Réforme de la location saisonnière : l'immatriculation SIRET sous haute surveillance en 2026

L'année 2026 marque un tournant fiscal majeur pour les propriétaires de meublés de tourisme. Sous l'impulsion de la loi Le Meur, le durcissement du régime micro-BIC force désormais une grande partie des bailleurs à adopter le régime réel, rendant l'obtention d'un numéro SIRET absolument critique pour éviter un blocage administratif.
Un basculement massif vers le régime réel imposé par la loi Le Meur
La législation encadrant les meublés touristiques a radicalement changé la donne pour la campagne fiscale de 2026. En abaissant drastiquement les seuils d'éligibilité au micro-BIC pour les revenus de 2025, la loi Le Meur entraîne une transition automatique de nombreux contribuables vers le régime réel. Si le micro-BIC offrait jusqu'ici une certaine souplesse quant à l'absence d'immatriculation, le régime réel est, lui, intransigeant : sans numéro SIRET, le dépôt de la liasse fiscale est techniquement impossible.
Selon des experts juridiques comme Baptiste Bochard, environ un tiers des loueurs en meublé exerceraient actuellement sans être immatriculés au répertoire SIRENE. Jusqu'à présent, ces profils utilisaient principalement le formulaire 2042 C Pro. Or, l'administration fiscale a déjà commencé à alerter les propriétaires, avec l'envoi de courriels d'information à plus de 770 000 bailleurs dès la fin de l'année 2025 pour rappeler ces nouvelles obligations.

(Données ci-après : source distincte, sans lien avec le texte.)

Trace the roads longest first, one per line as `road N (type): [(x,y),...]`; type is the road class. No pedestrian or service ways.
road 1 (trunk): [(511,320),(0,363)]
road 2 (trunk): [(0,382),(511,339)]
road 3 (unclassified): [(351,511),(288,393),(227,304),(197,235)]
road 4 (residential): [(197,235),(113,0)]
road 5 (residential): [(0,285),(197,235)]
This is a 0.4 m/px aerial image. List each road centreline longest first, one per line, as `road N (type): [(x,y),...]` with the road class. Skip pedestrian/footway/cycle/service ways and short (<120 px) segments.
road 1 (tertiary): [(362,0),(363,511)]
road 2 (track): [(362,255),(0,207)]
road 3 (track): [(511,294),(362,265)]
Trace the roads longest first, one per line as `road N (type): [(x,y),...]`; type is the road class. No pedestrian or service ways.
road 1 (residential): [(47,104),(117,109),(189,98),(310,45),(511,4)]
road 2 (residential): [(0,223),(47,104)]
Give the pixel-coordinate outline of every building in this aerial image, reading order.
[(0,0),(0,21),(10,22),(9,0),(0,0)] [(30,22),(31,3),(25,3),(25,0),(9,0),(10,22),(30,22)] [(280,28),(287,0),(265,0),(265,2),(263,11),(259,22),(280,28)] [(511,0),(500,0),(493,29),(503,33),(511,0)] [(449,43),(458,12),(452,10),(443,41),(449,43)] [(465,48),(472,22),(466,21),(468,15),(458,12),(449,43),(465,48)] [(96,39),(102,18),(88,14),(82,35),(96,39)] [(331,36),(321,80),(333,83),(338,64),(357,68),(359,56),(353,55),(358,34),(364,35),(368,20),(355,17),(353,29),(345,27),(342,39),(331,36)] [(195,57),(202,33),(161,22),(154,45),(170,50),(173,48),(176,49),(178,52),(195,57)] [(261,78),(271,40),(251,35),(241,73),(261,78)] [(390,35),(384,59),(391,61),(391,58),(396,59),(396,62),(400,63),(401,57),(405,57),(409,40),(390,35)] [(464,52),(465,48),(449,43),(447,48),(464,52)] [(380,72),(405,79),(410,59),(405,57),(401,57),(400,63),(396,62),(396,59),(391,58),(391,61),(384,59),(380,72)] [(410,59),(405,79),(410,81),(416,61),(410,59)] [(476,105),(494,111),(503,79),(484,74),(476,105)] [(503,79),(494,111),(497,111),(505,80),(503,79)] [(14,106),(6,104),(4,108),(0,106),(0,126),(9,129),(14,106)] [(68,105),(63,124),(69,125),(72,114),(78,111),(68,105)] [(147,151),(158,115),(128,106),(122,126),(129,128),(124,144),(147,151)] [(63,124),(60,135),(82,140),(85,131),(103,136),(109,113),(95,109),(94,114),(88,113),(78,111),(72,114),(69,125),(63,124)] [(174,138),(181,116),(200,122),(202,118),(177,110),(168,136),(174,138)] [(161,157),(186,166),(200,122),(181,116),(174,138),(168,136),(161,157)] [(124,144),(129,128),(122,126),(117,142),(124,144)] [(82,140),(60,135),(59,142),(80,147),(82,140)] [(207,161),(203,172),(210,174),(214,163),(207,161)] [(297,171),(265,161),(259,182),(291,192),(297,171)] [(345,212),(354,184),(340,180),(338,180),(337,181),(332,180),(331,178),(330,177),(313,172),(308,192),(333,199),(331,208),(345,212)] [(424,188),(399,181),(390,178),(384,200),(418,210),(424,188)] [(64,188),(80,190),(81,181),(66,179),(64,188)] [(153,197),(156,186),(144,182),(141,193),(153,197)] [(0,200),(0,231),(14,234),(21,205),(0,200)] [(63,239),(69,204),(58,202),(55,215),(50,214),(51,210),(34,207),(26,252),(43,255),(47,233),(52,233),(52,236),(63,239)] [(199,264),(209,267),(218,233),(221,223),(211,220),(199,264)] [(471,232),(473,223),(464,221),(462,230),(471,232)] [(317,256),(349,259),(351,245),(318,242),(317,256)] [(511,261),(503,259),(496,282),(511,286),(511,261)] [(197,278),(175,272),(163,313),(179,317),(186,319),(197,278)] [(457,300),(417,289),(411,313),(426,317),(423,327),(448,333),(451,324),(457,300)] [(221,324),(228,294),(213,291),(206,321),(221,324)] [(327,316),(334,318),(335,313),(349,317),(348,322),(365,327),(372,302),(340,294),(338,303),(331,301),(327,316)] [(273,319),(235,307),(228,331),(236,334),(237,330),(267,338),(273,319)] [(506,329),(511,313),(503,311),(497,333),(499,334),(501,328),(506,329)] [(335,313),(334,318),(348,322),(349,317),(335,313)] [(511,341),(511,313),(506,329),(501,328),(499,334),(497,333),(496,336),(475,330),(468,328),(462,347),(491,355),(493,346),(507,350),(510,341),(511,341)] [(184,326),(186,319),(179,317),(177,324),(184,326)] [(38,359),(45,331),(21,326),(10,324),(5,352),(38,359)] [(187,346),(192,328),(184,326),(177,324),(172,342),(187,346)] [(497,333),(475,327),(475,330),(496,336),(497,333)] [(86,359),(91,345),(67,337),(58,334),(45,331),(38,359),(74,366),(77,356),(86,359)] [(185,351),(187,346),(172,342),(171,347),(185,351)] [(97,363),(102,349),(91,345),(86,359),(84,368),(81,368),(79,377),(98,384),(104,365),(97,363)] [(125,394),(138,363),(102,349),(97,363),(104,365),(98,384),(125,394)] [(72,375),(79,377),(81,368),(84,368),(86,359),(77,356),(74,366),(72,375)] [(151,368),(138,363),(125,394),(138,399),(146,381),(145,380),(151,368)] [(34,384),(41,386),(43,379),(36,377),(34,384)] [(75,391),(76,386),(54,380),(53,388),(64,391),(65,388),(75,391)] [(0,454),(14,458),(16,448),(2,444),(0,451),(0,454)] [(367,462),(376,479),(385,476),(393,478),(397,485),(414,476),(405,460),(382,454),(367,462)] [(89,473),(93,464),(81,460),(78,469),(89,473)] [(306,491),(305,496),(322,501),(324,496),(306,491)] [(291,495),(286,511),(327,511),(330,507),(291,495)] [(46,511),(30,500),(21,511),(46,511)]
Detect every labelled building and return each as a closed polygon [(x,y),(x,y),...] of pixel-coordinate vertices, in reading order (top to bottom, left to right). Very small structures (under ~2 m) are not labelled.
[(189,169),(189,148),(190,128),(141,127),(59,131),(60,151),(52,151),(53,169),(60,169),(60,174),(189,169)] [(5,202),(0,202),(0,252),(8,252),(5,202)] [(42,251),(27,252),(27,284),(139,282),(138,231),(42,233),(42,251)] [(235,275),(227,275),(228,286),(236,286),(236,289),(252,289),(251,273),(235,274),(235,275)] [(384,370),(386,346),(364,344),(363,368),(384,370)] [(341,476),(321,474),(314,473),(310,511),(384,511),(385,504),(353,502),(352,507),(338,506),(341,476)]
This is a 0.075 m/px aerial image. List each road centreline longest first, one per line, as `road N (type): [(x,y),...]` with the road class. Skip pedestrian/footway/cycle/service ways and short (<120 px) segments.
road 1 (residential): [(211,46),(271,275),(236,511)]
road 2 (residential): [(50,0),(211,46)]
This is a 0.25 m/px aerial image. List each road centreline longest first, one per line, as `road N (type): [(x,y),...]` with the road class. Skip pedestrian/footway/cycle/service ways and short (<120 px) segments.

| Type de meublé | Nouvel abattement (2026) | Nouveau plafond de revenus |
|---|---|---|
| Meublés non classés | 30 % | 15 000 € |
| Meublés de tourisme classés | 50 % | 77 700 € |
L'immatriculation INPI : une formalité à ne pas négliger
L'obtention d'un numéro SIRET est une démarche gratuite qui s'effectue sur le guichet unique de l'INPI. Bien que la procédure soit relativement rapide, l'anticipation est de mise. En effet, l'immatriculation doit normalement intervenir dans les 15 jours suivant le lancement de l'activité. Si le fisc fait preuve de tolérance pour les régularisations tardives, le risque principal réside dans l'embouteillage administratif à l'approche de la date limite de déclaration.
Un dépôt de déclaration hors délai à cause d'un numéro SIRET manquant peut exposer le contribuable à des intérêts de retard ou des majorations d'impôt. Pour les bailleurs habitués à la simplicité du forfait, ce passage au statut "professionnel" (au sens administratif) constitue un saut vers une gestion plus rigoureuse de leur patrimoine immobilier locatif.
La complexité comptable du régime réel et ses pièges
Au-delà de l'immatriculation, le passage au régime réel soulève la question de la technicité déclarative. Contrairement au micro-BIC où l'abattement est forfaitaire, le réel permet de déduire l'ensemble des charges ainsi que l'amortissement du bien et du mobilier. Cependant, Laurent Lamielle de l'organisation PAP souligne que « les liasses fiscales sont absolument illisibles » pour un néophyte. Une erreur dans le tableau d'amortissement peut s'avérer coûteuse sur le long terme.
Le recours à un expert-comptable spécialisé devient donc souvent indispensable pour optimiser sa fiscalité et sécuriser sa déclaration. En 2026, la gestion d'un meublé touristique ne s'improvise plus : elle nécessite une approche structurée, commençant par un numéro SIRET valide et se poursuivant par une comptabilité analytique précise. Cette professionnalisation forcée du secteur vise avant tout à réguler le marché de la location courte durée face à la crise du logement permanent.